A medida é fruto de uma investigação conduzida pelo Escritório de Comércio dos EUA (USTR, na sigla em inglês), baseada na Seção 301 da Lei de Comércio de 1974. O órgão concluiu que certas práticas adotadas pelo Brasil “oneram ou restringem” o comércio com os norte-americanos.
Sobre a fundamentação do relatório, o ministro foi enfático: “São argumentos que, quando colocados, o Brasil tem razão. Então, eu espero que prevaleça a racionalidade, prevaleça o argumento técnico e essas tarifas não fiquem de pé em relação ao Brasil”.
O relatório final do USTR detalhou as preocupações do governo de Donald Trump em diversas frentes: comércio digital e serviços de pagamento (especificamente o Pix), regulação de redes sociais, tarifas preferenciais consideradas desleais, desmatamento ilegal, acesso ao mercado de etanol e a proteção da propriedade intelectual.
Um dos pontos centrais de conflito é o Pix. O texto americano afirma que o Banco Central (BC) favorece o sistema brasileiro em detrimento de meios de pagamento dos Estados Unidos. O USTR critica o fato de o BC atuar simultaneamente como regulador e operador do sistema, limitando taxas de concorrentes e impondo seu uso.
Durigan rebateu a tese: “O argumento de que o PIX prejudica atores norte-americanos não faz nenhum sentido. (…) O PIX é um meio de pagamento, é uma infraestrutura que o Brasil desenvolveu a várias mãos, há muito tempo, e que é oferecida universalmente.
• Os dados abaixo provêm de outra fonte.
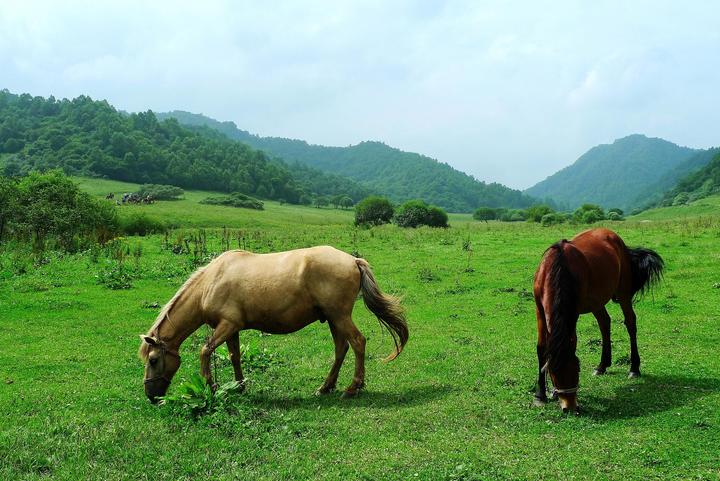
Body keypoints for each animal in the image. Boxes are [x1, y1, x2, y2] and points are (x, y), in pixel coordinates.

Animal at [138, 248, 408, 402]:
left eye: (153, 360)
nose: (151, 395)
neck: (210, 283)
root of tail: (353, 260)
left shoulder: (227, 325)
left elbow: (205, 351)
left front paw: (210, 386)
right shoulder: (232, 329)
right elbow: (235, 356)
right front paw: (239, 386)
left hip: (339, 316)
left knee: (358, 343)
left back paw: (353, 388)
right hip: (333, 318)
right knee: (341, 349)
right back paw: (326, 387)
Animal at [532, 229, 660, 412]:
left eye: (577, 370)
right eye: (553, 373)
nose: (570, 407)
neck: (558, 267)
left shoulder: (573, 311)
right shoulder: (539, 309)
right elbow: (541, 348)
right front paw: (540, 395)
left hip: (623, 293)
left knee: (630, 322)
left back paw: (634, 368)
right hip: (596, 301)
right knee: (604, 323)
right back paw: (602, 365)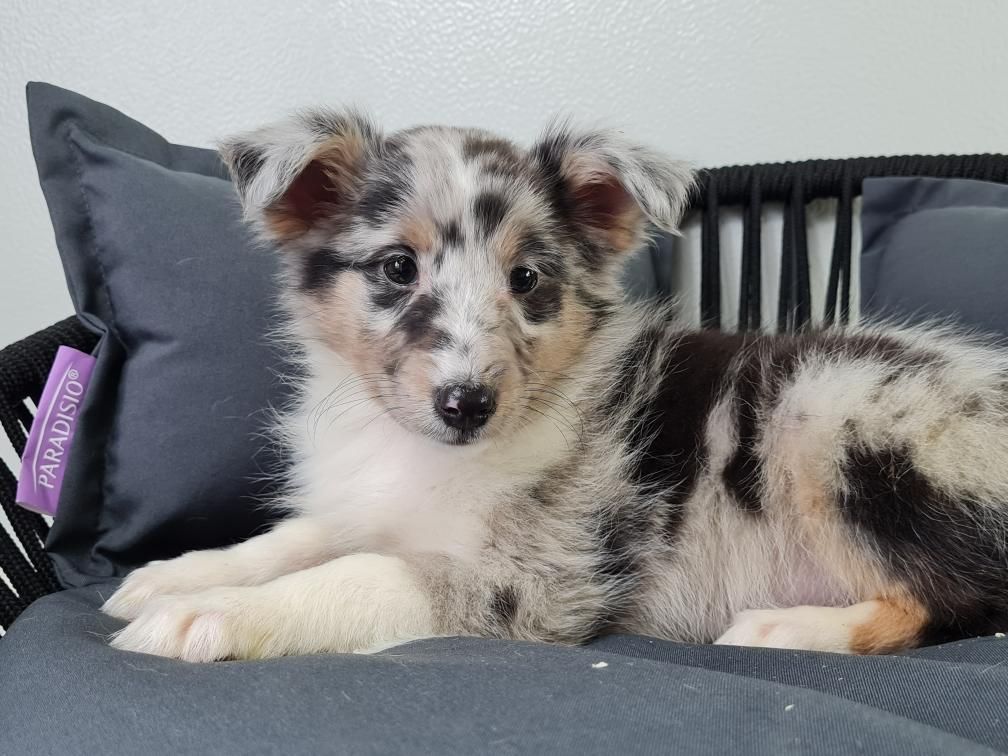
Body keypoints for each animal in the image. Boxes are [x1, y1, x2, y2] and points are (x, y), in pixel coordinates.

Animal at [104, 107, 1008, 661]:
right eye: (397, 269)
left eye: (528, 278)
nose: (467, 405)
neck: (430, 455)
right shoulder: (371, 506)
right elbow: (299, 537)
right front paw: (177, 575)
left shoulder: (534, 579)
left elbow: (361, 574)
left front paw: (214, 614)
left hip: (830, 410)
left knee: (964, 599)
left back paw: (785, 629)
Qualquer empresa, qualquer pessoa que atue no Brasil tem acesso ao PIX”.
É importante ressaltar que a nova taxa ainda não está em vigor. De acordo com a legislação dos EUA, a investigação formal precisa ser concluída e passar por uma série de consultas públicas antes de qualquer implementação.
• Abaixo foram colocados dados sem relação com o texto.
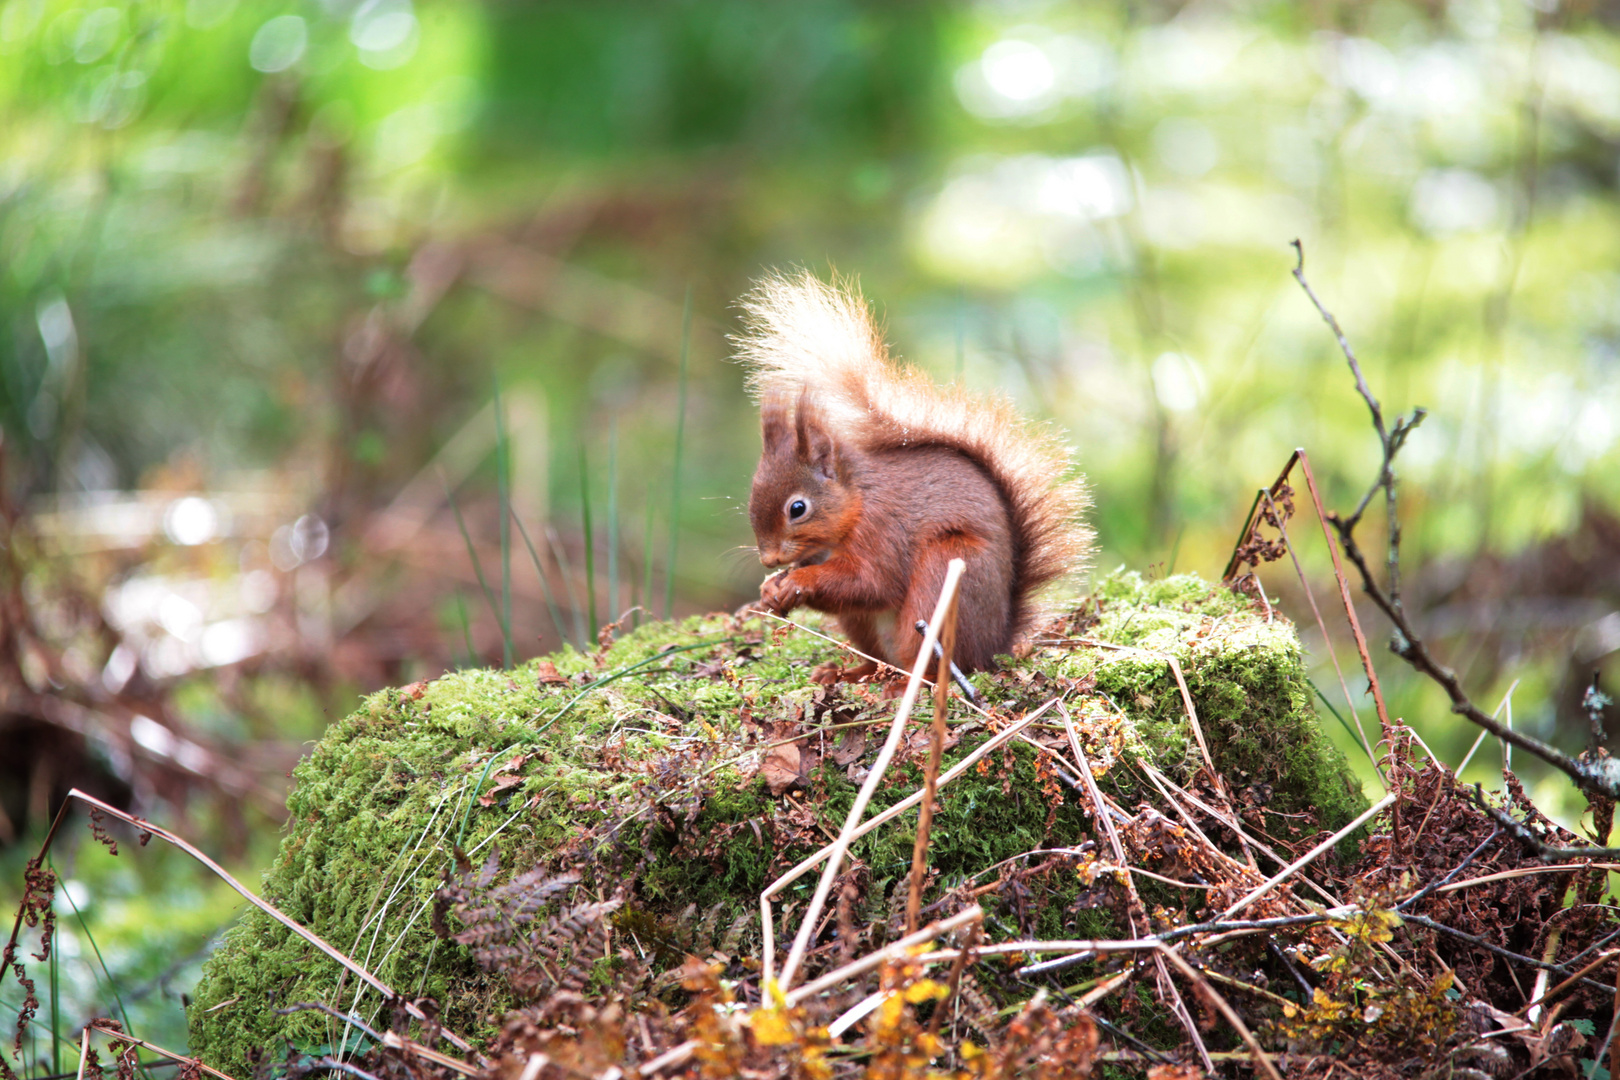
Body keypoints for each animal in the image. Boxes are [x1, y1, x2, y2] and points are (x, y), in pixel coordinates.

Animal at [741, 275, 1095, 689]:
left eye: (797, 508)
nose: (769, 560)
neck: (858, 501)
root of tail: (995, 645)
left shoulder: (883, 530)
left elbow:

Na última quinta-feira (2), o governo brasileiro apresentou sua defesa formal, assinada pelo chanceler Mauro Vieira. Desde então, autoridades dos dois países têm realizado reuniões de trabalho, nas quais o Brasil propôs um “mapa do caminho” para garantir que suas práticas são legítimas e não prejudicam o comércio bilateral.
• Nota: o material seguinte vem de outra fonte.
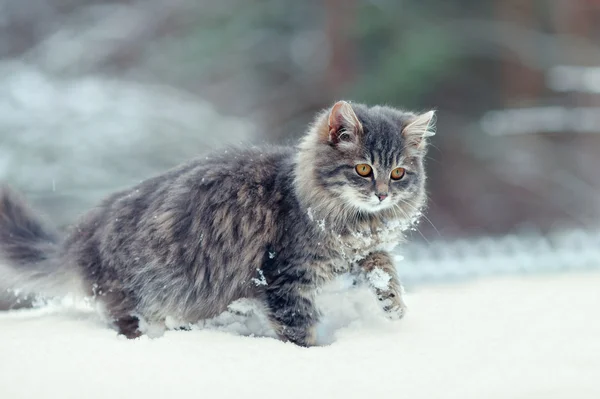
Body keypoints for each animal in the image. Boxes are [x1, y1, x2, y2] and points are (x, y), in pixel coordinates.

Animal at [0, 102, 434, 346]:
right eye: (363, 169)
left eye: (397, 173)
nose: (382, 194)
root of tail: (82, 234)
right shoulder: (285, 278)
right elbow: (300, 330)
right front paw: (311, 357)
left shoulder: (358, 254)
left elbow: (382, 265)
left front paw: (393, 305)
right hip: (136, 297)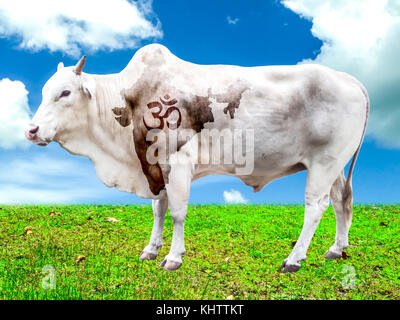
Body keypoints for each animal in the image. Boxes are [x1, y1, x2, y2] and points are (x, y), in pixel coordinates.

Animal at [24, 43, 368, 274]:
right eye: (44, 92)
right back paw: (337, 248)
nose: (31, 130)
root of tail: (351, 79)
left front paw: (173, 257)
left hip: (324, 163)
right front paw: (151, 248)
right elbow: (158, 209)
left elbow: (177, 212)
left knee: (316, 206)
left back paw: (294, 259)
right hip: (334, 166)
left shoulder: (177, 162)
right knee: (341, 200)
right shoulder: (154, 167)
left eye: (65, 93)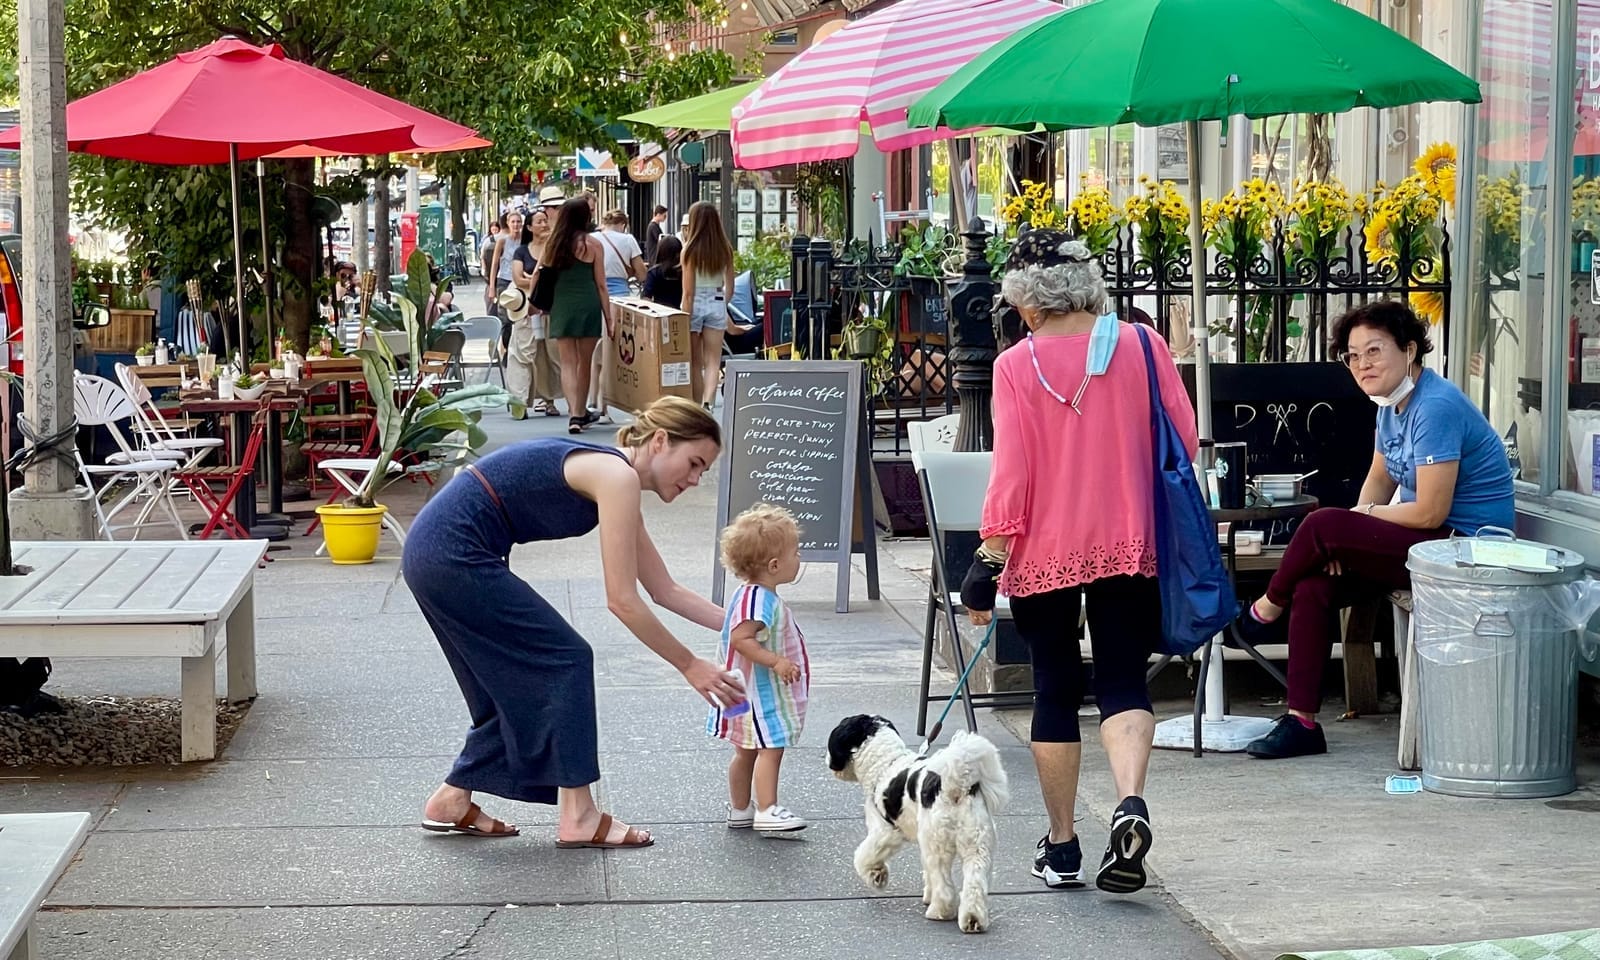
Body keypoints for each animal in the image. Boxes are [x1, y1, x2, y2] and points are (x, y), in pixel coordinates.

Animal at [832, 713, 1004, 928]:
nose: (829, 761)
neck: (885, 764)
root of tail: (956, 785)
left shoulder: (885, 832)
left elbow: (865, 856)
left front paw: (876, 875)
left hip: (939, 846)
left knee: (944, 886)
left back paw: (939, 911)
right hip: (977, 845)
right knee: (975, 884)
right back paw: (973, 919)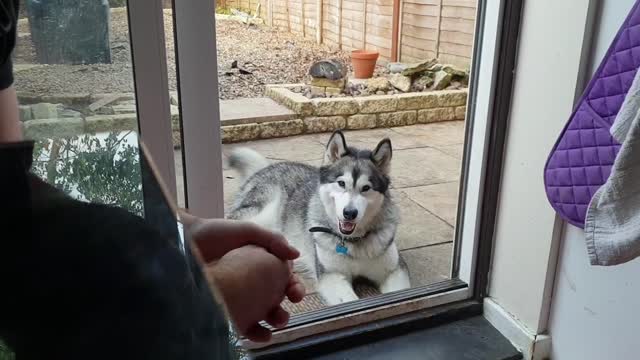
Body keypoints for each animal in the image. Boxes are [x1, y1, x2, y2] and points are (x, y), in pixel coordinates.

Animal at [228, 131, 412, 306]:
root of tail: (268, 167)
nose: (349, 213)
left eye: (366, 188)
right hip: (262, 215)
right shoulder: (332, 276)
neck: (352, 243)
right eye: (341, 183)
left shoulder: (395, 271)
O ministro também criticou a base de dados utilizada pelos americanos, sugerindo que o relatório ignora avanços recentes. “Quando a gente olha para a Seção 301, que são acusações específicas, o que me parece é que eles estão desatualizados. Acho que eles estão achando que estão falando ainda com o governo anterior. Eles dizem: ‘o desmatamento no Brasil é alto’. Não. Está desatualizada essa informação. Quando passava a boiada e o desmatamento era alto, era no governo anterior. Agora, nós estamos com mínima de desmatamento na Amazônia, na Mata Atlântica”.